Description of the task - Lay out the entries below as a numbered list with blank lines removed, beginning at the line containing "pose: elev=4.0 azim=65.3 roll=231.1 dist=1.58" and continuing through the line containing "Dot at: (248, 298)". Include only those lines and leave out the pictures.

Information provided -
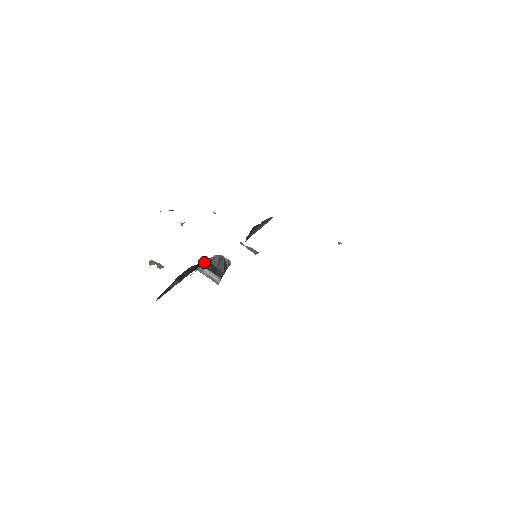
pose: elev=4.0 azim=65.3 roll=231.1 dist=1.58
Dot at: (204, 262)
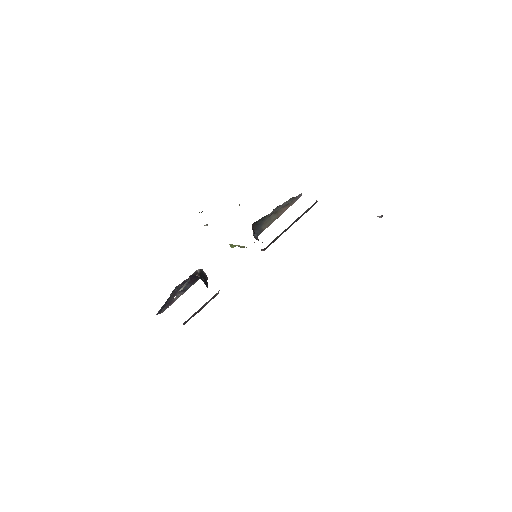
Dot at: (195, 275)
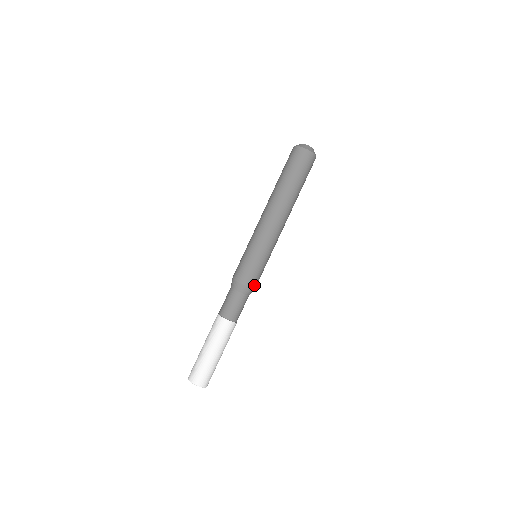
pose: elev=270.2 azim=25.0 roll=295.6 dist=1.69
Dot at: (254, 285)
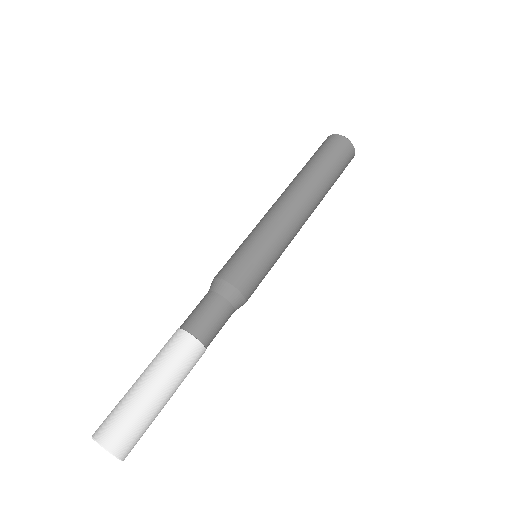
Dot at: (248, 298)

* * *

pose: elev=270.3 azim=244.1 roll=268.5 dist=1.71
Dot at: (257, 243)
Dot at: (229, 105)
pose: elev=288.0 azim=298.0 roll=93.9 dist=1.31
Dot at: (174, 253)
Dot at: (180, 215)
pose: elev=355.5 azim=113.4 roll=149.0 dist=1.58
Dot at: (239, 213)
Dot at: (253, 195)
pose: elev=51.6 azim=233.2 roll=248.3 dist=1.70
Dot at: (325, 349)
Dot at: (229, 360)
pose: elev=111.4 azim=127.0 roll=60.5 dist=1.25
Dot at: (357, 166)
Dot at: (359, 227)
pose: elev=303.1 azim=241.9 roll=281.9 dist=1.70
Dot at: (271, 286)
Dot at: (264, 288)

Response -
1. pose: elev=4.0 azim=65.3 roll=231.1 dist=1.58
2. Dot at: (204, 262)
3. Dot at: (195, 275)
4. pose: elev=270.2 azim=25.0 roll=295.6 dist=1.69
5. Dot at: (254, 285)
6. Dot at: (248, 298)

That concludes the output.